** Task objective **
What you return should be the lines from the one with "(250, 64) none" through the one with "[144,85,205,97] Collective, ->" in the data below, reproduced exactly with both ends, and no pictures at all.

** Records supplied **
+-------+

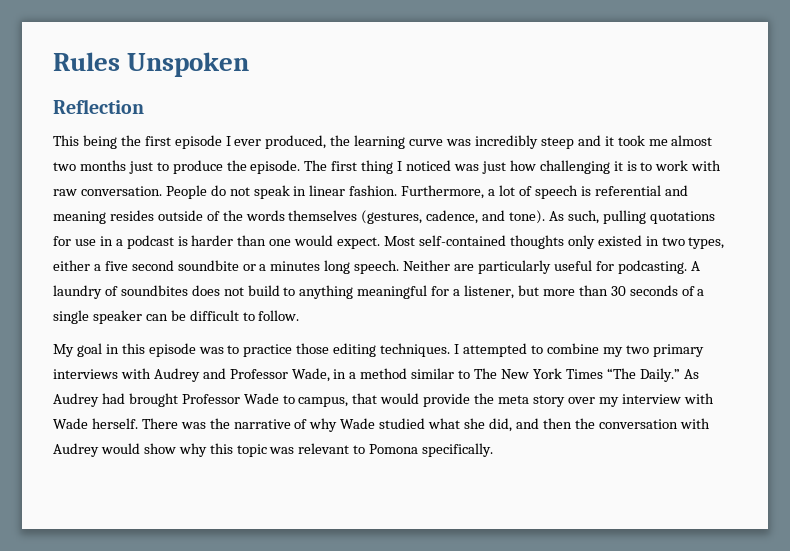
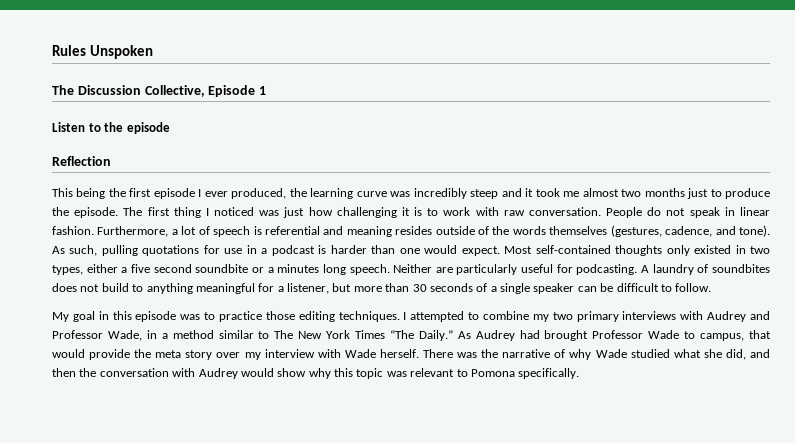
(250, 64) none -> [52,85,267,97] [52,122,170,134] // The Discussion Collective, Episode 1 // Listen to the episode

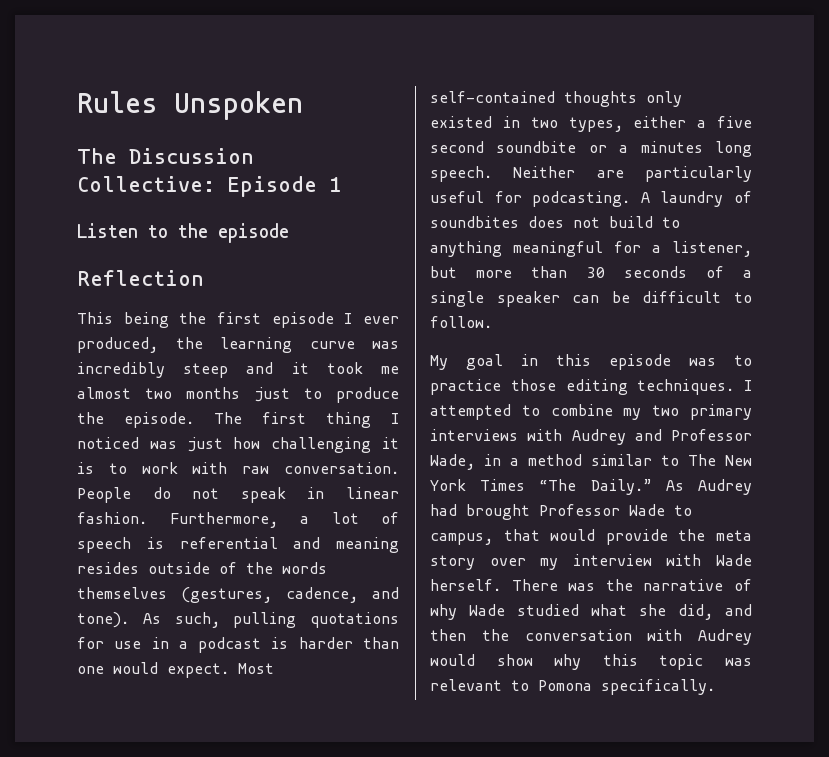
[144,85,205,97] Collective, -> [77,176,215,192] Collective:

+-------+

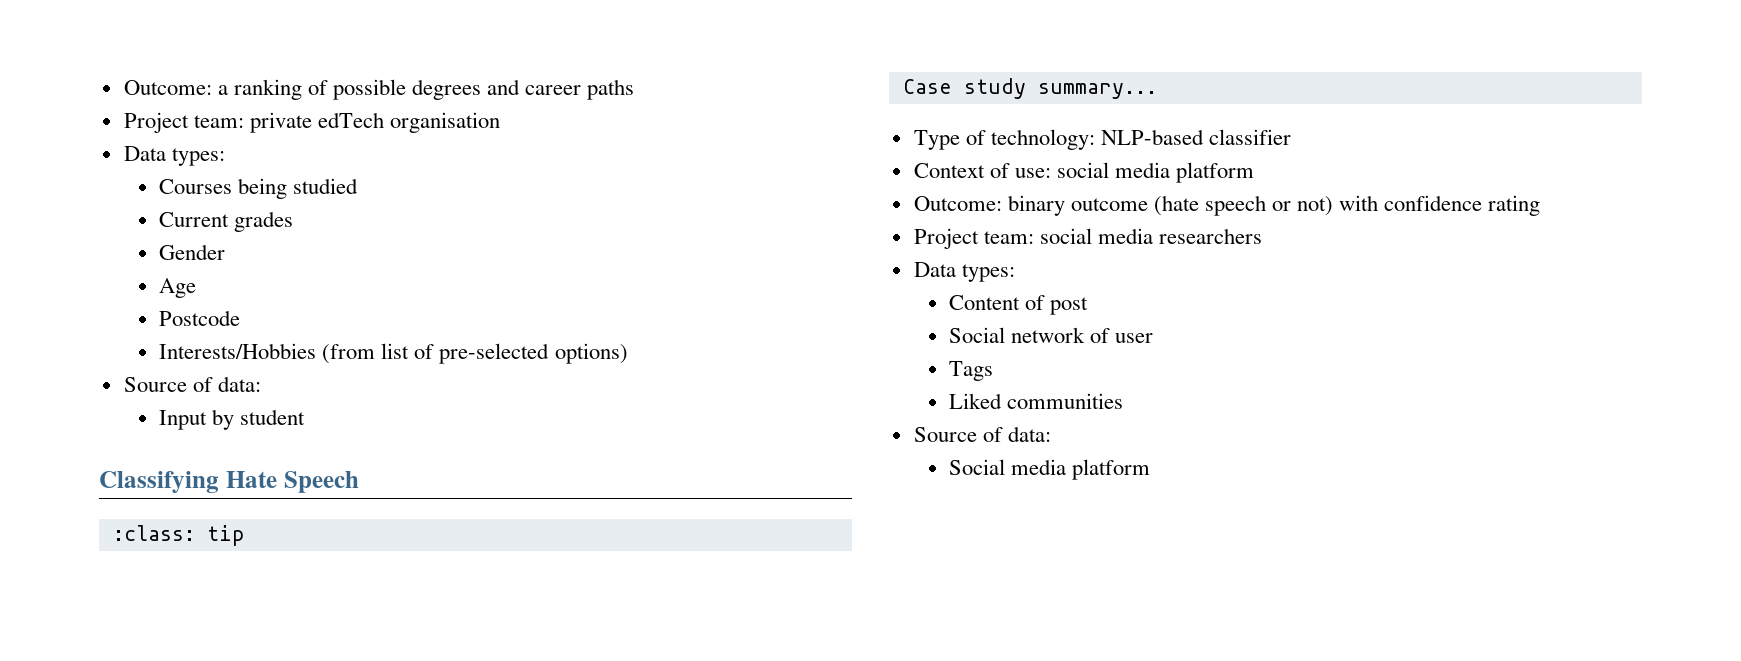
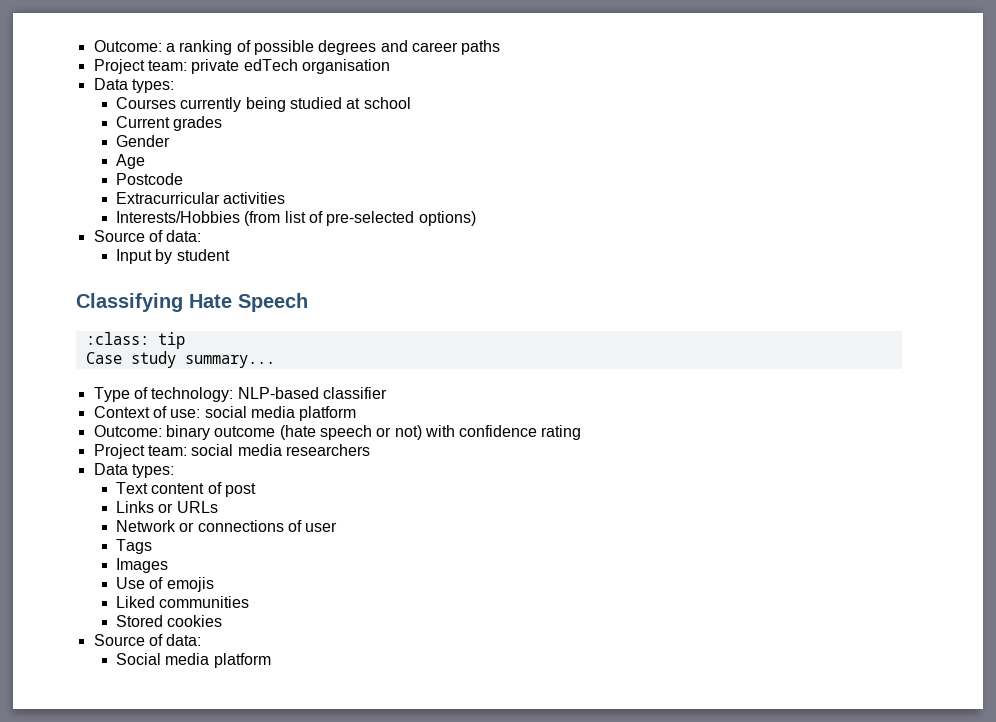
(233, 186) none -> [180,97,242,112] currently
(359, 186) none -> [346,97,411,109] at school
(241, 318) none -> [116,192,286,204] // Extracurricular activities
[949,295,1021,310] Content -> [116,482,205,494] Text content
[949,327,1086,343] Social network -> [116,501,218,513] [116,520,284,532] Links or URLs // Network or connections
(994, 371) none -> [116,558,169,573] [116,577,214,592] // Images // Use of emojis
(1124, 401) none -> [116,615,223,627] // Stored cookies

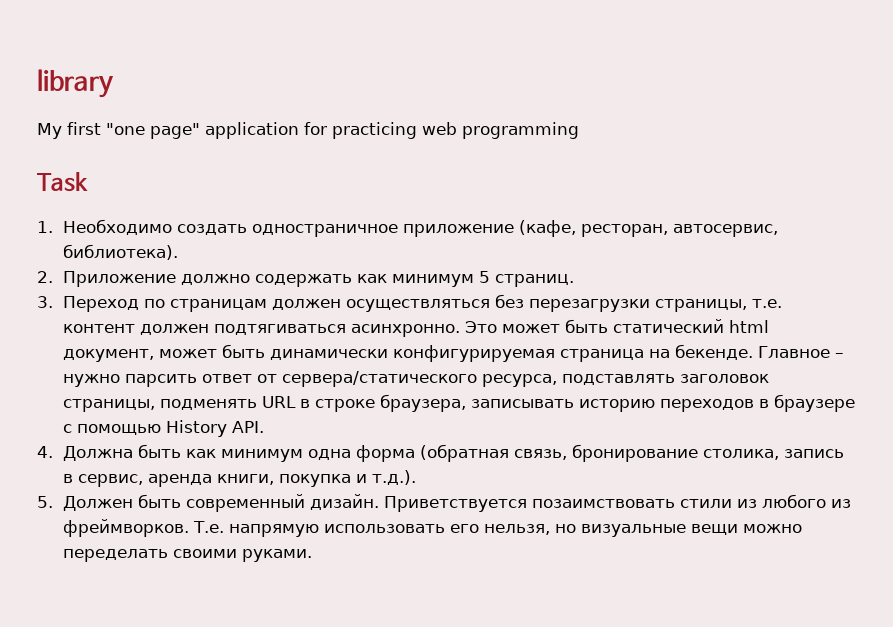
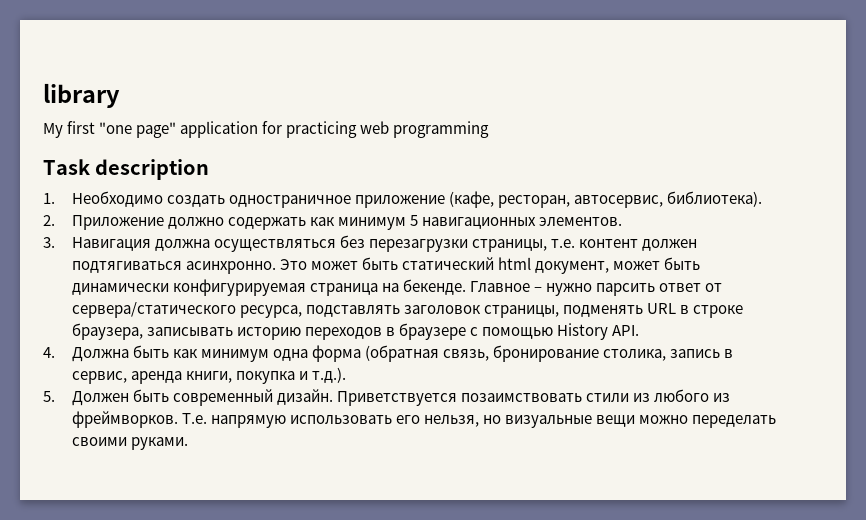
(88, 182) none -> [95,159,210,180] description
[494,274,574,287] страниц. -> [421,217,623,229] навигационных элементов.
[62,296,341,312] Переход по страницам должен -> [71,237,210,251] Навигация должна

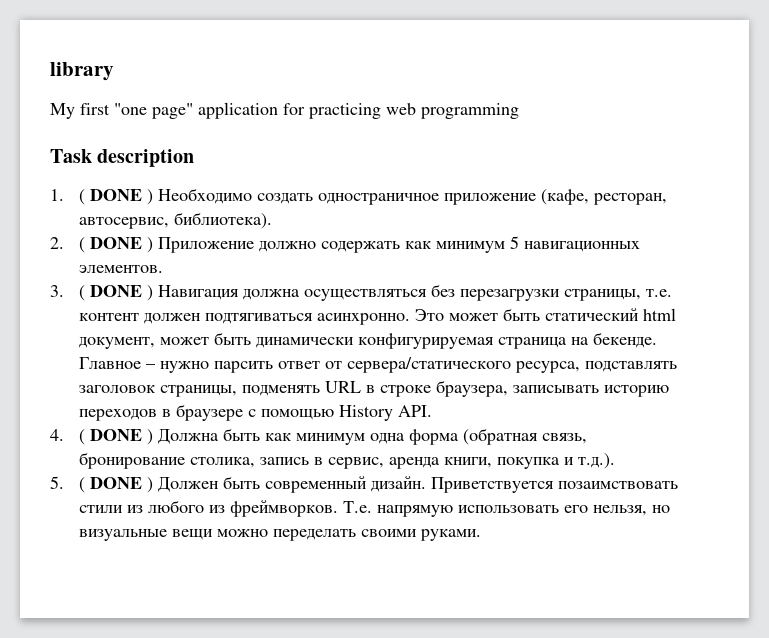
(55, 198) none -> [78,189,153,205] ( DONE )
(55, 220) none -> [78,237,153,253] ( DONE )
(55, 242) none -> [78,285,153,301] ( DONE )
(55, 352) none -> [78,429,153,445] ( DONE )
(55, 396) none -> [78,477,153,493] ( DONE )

+-------+

** Solution to the exercise **
(250, 64) none -> [52,85,267,97] [52,122,170,134] // The Discussion Collective, Episode 1 // Listen to the episode

[144,85,205,97] Collective, -> [77,176,215,192] Collective:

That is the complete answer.